With respect for International Women’s Day and the many women I have worked with, I choose to be honest. The truth is – the disparity between women and men in the workplace is alive and well. I have heard women’s stories of being told by male colleagues to amend their tone and to mask their feelings. Female leaders are having their ideas explained to them by male colleagues, or worse: their ideas adopted and claimed as somebody else’s.  


Examples: 

“I am told I am aggressive when I disagree.” 

“When I am direct, I am told not to be emotional.” 

“I have to speak like them, not me, to get them to listen.” 

“When I smile, I am told it is too feminine and unprofessional.” 

“When I offer an idea, my male colleagues repeat what I have just said and claim it as their idea.” 


The women reading this article might have experienced these comments in meetings. I am sure you felt taken aback. Perhaps you were left thinking that you were at fault, and that you should make changes to ensure your colleagues don’t feel challenged. But you are not alone. The fact that words such as “mansplaining” are entering the dictionary shows how common these occurrences are. Let’s explore some practical ways to navigate the examples:  


  • “I have to speak like them, not me, to get them to listen.” It is true that the human brain likes familiarity, but it is also true that it enjoys novelty. Can you be more you, not less? There is power in highlighting contrasts in thinking and approach. Remember Dolly Parton's quote: “Find out who you are and do it on purpose”. Speak what’s on your mind with emphasis and intention. By trying to emulate others, your communication will lack that sincerity and sparkle that makes people listen.   


  • “When I smile, I am told it is too feminine and unprofessional. Some situations require warmth whilst others require a gear change into something firmer. Smiling is not wrong (nor is it a uniquely feminine trait!) - it builds relationships and is therefore far from being unprofessional. However, consider this: sometimes, we smile excessively in difficult situations. This comes down to nerves and uncertainty. Are you a nervous smiler? You can get help to manage your nerves through breathing and mindset exercises. I do these with almost all my clients, female and male. By keeping your nerves at bay, your facial expressions will be more congruent with the message you want to convey.  

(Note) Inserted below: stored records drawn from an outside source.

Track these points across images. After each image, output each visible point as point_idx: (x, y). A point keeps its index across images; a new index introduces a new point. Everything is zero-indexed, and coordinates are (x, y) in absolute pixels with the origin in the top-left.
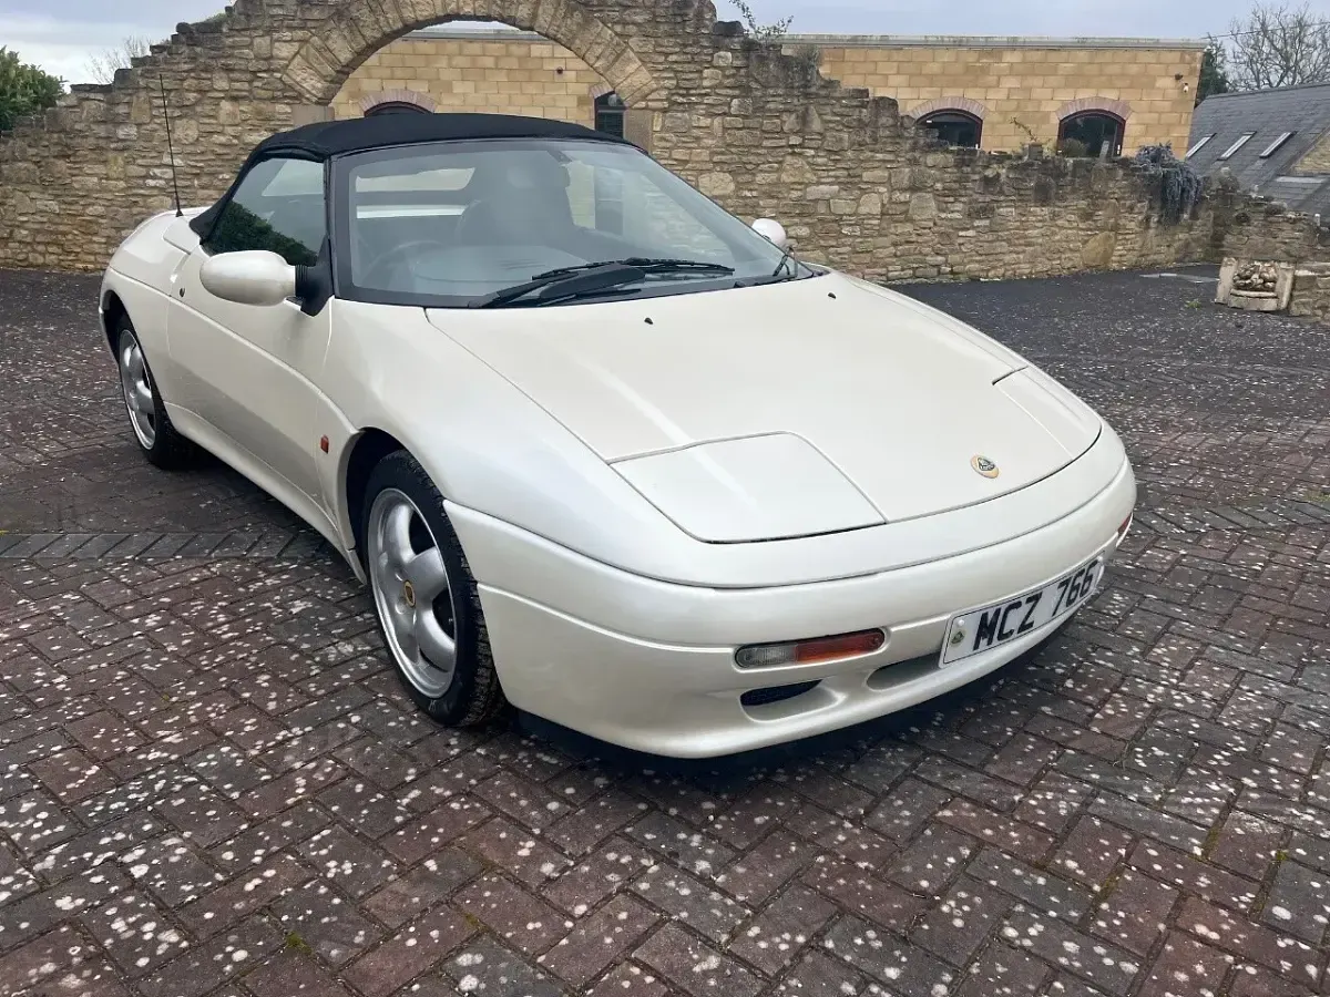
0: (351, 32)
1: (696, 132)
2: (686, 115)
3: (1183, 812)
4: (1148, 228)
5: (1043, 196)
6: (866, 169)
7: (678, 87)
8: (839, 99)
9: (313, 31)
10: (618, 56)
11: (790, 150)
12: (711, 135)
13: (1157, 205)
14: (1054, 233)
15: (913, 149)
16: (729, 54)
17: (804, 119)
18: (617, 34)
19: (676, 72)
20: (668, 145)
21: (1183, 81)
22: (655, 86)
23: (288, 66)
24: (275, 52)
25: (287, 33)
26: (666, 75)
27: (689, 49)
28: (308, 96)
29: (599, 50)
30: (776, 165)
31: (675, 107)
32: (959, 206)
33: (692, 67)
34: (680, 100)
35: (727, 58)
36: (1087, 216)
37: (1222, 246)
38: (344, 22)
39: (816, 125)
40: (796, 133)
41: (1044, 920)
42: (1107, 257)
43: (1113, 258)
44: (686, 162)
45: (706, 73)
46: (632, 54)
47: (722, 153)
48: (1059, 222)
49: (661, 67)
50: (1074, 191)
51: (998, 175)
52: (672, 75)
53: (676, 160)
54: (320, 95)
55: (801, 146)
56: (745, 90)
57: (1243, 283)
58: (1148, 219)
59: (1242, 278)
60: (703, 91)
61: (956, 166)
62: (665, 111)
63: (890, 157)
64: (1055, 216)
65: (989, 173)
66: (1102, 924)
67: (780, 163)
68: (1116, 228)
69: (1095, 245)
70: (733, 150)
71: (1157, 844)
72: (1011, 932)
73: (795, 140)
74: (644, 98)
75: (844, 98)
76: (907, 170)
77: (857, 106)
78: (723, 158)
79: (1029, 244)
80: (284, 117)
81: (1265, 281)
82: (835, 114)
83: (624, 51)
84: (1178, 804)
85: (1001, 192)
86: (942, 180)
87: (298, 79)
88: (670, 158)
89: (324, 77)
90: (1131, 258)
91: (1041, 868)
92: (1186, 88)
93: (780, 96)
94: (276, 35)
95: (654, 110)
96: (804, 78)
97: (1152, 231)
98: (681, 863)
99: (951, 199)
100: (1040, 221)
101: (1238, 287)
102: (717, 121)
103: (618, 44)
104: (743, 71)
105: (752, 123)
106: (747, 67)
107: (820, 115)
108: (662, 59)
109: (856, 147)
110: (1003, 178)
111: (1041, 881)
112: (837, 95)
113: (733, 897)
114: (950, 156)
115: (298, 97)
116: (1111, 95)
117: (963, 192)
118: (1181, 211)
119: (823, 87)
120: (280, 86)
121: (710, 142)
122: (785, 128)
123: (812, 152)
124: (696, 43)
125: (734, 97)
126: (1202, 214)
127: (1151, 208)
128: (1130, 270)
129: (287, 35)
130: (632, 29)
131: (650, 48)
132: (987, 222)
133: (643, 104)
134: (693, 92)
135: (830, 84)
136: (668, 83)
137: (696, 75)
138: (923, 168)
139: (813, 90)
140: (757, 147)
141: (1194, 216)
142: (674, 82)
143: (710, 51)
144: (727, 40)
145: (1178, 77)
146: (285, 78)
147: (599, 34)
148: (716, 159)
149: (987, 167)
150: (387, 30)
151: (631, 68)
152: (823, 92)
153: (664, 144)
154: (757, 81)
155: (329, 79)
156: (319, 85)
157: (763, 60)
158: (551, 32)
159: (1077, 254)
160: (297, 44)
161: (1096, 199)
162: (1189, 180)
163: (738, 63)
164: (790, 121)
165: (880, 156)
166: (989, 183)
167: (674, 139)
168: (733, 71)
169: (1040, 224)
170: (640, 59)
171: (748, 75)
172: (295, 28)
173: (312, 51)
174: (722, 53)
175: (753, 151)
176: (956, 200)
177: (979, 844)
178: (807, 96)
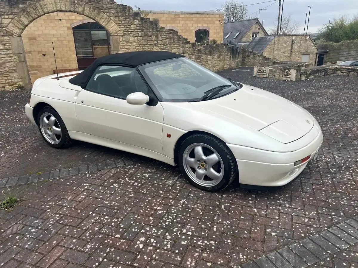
0: (28, 15)
1: (131, 41)
2: (128, 37)
3: (347, 178)
4: (230, 59)
5: (211, 53)
6: (173, 49)
7: (125, 30)
8: (165, 32)
9: (15, 15)
10: (109, 22)
11: (155, 45)
12: (135, 42)
13: (232, 54)
14: (213, 62)
15: (183, 43)
16: (137, 21)
17: (157, 37)
18: (107, 16)
19: (124, 26)
20: (124, 45)
21: (220, 22)
22: (119, 30)
23: (8, 26)
24: (3, 22)
25: (7, 16)
26: (121, 26)
27: (127, 20)
28: (15, 34)
29: (103, 20)
30: (152, 49)
31: (125, 35)
32: (193, 57)
33: (129, 24)
34: (126, 33)
35: (137, 22)
36: (219, 57)
37: (245, 62)
38: (25, 13)
39: (160, 38)
40: (155, 41)
41: (345, 200)
42: (224, 66)
43: (225, 67)
44: (129, 49)
45: (132, 26)
46: (112, 21)
47: (138, 46)
48: (214, 59)
49: (120, 24)
50: (216, 52)
51: (201, 49)
52: (123, 27)
53: (127, 49)
54: (19, 34)
55: (157, 44)
56: (142, 30)
57: (259, 72)
58: (230, 57)
59: (259, 71)
60: (132, 31)
61: (192, 47)
62: (122, 36)
63: (178, 46)
64: (213, 58)
65: (199, 48)
66: (353, 198)
67: (152, 48)
68: (225, 60)
69: (221, 64)
70: (141, 45)
71: (349, 184)
72: (343, 203)
73: (156, 42)
74: (117, 33)
75: (166, 31)
76: (182, 49)
77: (169, 34)
78: (139, 48)
79: (208, 65)
80: (7, 41)
81: (264, 71)
82: (164, 36)
83: (110, 20)
84: (345, 177)
85: (202, 53)
86: (190, 51)
87: (12, 30)
88: (125, 48)
89: (19, 29)
90: (228, 66)
91: (337, 192)
92: (221, 23)
93: (151, 31)
94: (3, 17)
95: (120, 36)
96: (156, 27)
97: (231, 60)
98: (284, 206)
99: (192, 55)
100: (210, 59)
101: (259, 73)
102: (136, 38)
103: (108, 19)
104: (141, 25)
105: (144, 38)
106: (142, 24)
107: (161, 36)
108: (120, 22)
109: (170, 43)
110: (202, 49)
111: (339, 194)
112: (164, 31)
113: (298, 209)
114: (190, 45)
115: (12, 35)
116: (205, 25)
117: (194, 53)
118: (236, 55)
119: (161, 29)
120: (5, 32)
121: (134, 44)
122: (153, 39)
123: (160, 45)
124: (129, 18)
125: (140, 32)
126: (240, 55)
127: (231, 54)
128: (228, 69)
129: (7, 17)
130: (112, 15)
131: (117, 20)
132: (199, 60)
133: (116, 34)
134: (129, 31)
135: (163, 28)
136: (123, 29)
137: (129, 27)
138: (185, 48)
139: (159, 30)
140: (146, 44)
141: (239, 56)
142: (124, 28)
143: (132, 20)
144: (136, 17)
145: (219, 21)
146: (7, 29)
147: (103, 16)
148: (137, 48)
149: (198, 47)
150: (39, 15)
151: (112, 25)
152: (161, 30)
153: (123, 45)
154: (145, 28)
155: (22, 29)
156: (19, 31)
157: (146, 22)
158: (89, 15)
159: (218, 66)
160: (10, 20)
161: (220, 53)
162: (237, 48)
163: (139, 23)
164: (154, 38)
165: (175, 45)
166: (199, 51)
167: (126, 43)
168: (139, 25)
169: (210, 60)
170: (115, 23)
171: (142, 26)
172: (9, 15)
173: (15, 21)
174: (136, 21)
175: (146, 46)
176: (193, 56)
177: (324, 191)
178: (157, 31)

  • “When I offer an idea, my male colleagues repeat what I have said and claim it as their own”. I am a theatre professional, and we live for the principle that we can tell the same story in many ways. Unfortunately, this means that people can paraphrase our words and make it sound like something new. Boom – suddenly, your golden nugget has become someone else’s idea. So, what can we do to take back the reins? 1) Take a belly breath, allowing the frustration to rise and subside. 2) Try saying, "Thanks for the support, John. I’m glad you like this idea. How does everyone else feel about it?” 


  • “I am told I am aggressive when I disagree” or "When I am direct, I am told not to be emotional". If you have pent-up frustration (and from this list of anecdotes, why wouldn’t you!?) you might well be using passionate expression in your voice or body to disagree. If your communication is being misinterpreted as “aggressive”, try this: name your emotions. Here's an example: “I see that ____ has happened… this makes me feel ____.” When we combine evidence (what I see) and emotion (what I feel), it is much harder to be misread. Don’t forget: you are allowed to feel things! 

Many of the gender stereotypes surrounding communication are deep-rooted. We might not even be aware of them. But when stereotypes turn into criticism or lead to missed opportunities, we all need to take notice.  


As a trainer with years of experience in women’s leadership, here is my message:


Listen closely to the language used in your workplace. Are ideas shared by women being hijacked or harangued?
When we celebrate diversity of perspectives, we drive innovation.
Whoever you are, ask yourself how you can help to intervene, to educate and to create an environment of freedom for everyone to express themselves authentically and courageously.

In my eyes, that’s a goal worth speaking out for!